Brest - Angers (9 mars 1996)
Quart de finale du championnat de France élite 1995/96, match 5.
Comment une série si serrée, remplie de retournements de situation et de suspense, a pu se retrouver en une parodie de hockey...
En effet, après être venu gagner lors du premier match à Brest puis avoir confirmé en ne perdant qu'en prolongation le deuxième match et en ayant gagné le troisième, Angers a poussé les favoris brestois dans leurs retranchements. Malheureusement, cette "finale" de la série où le gagnant s'en va en demi finale s'est achevée... enfin, a pris fin au bout de 30 minutes de jeu lorsque les Angevins ont quitté définitivement la glace au cours du deuxième tiers.

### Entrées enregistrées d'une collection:
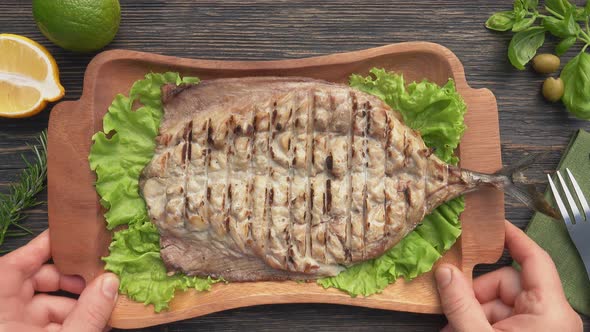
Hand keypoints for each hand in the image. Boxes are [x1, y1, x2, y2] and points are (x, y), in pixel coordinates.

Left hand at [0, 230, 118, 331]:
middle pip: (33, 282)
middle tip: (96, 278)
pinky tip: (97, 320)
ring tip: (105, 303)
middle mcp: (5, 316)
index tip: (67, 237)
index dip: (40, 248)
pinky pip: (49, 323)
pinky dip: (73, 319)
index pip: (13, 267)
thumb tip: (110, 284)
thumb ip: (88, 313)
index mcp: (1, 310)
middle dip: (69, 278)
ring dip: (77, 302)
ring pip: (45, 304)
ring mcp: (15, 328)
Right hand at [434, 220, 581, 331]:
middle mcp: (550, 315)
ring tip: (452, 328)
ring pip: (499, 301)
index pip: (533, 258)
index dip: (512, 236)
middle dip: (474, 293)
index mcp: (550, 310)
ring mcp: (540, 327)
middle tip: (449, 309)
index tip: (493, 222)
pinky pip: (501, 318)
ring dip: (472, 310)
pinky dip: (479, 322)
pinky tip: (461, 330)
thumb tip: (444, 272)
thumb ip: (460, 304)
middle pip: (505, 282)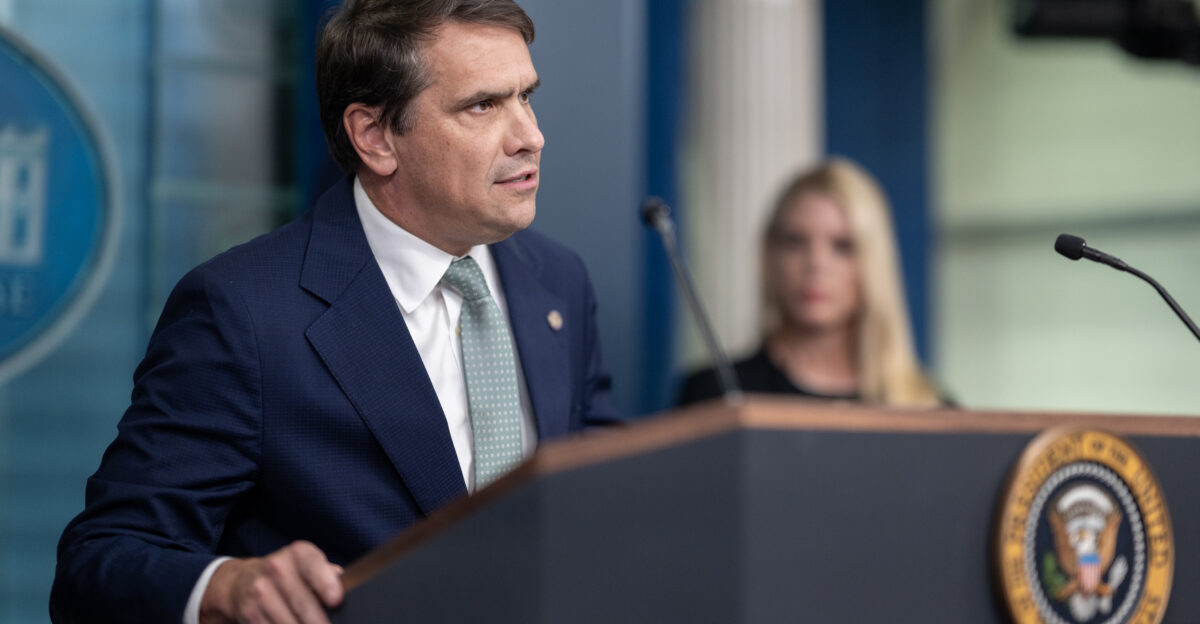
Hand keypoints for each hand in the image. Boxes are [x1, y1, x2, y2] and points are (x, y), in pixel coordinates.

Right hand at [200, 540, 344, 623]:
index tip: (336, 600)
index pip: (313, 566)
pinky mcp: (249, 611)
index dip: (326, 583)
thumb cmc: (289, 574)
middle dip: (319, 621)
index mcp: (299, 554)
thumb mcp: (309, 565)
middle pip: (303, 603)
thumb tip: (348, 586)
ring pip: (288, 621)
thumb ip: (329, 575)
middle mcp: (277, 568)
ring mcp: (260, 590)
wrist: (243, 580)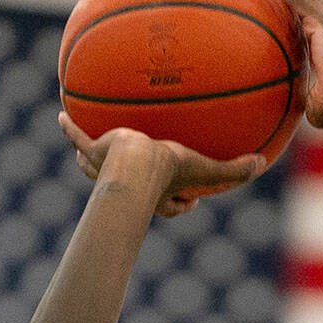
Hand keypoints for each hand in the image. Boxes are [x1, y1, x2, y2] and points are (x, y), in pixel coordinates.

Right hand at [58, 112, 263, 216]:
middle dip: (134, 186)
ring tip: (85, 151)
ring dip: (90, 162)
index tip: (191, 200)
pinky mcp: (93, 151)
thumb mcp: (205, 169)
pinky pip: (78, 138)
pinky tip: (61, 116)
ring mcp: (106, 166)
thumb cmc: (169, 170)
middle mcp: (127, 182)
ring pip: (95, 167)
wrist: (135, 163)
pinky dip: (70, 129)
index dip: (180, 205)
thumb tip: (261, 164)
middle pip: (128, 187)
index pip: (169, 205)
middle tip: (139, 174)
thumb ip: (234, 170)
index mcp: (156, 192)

### Action à mener 1:
Relevez chaque match de la série cité par son rang dans le compte rendu du match Brest - Angers, avec ce qui en est dit pour Angers.
### Action à mener 2:
D'après le compte rendu du match Brest - Angers, à quel moment du match 5 les Angevins ont-ils quitté la glace ?
### Action à mener 3:
Prolongez, s'il vous plaît, le compte rendu du match Brest - Angers à la suite de sa dernière phrase.
Ces enregistrements n'ont aucun rapport avec le compte rendu du match Brest - Angers.

### Réponse 1:
- Premier match : Angers est venu gagner à Brest.
- Deuxième match : Angers ne l'a perdu qu'en prolongation.
- Troisième match : Angers l'a gagné.
- Match 5 : il a pris fin au bout de 30 minutes de jeu, quand les Angevins ont quitté définitivement la glace au cours du deuxième tiers.

### Réponse 2:
Au cours du deuxième tiers, au bout de 30 minutes de jeu.

### Réponse 3:
Avant cela, les Brestois avaient confirmés leur regain de forme dans un début de match en fanfare. Benoît Groulx gagne l'engagement et lance d'une passe au millimètre Roger Dubé qui prend à froid un Gravel éblouissant lors des quatre matchs précédents. Il n'a fallu que neuf secondes aux Albatros pour prendre leur envol, et moins de trois minutes plus tard, lors de leur première supériorité numérique, Niedzolka remet le couvert (2-0 à 03'14"). La domination de Brest est totale, le tiers est en sa faveur et seule une défense physique et un Gravel très bon, malgré tout, permet aux Angevins de ne pas prendre l'eau. Mais le débat semble déséquilibré, pour preuve le premier palet touché par Vallière n'intervient qu'au bout de dix-huit minutes de jeu ! Et les tirs sont au nombre de 18 pour Brest et 3 pour Angers. Ce premier tiers est à l'avantage total des Bretons qui d'ailleurs aggravent le score à la fin de ce tiers par Hartogs, évidement en supériorité numérique.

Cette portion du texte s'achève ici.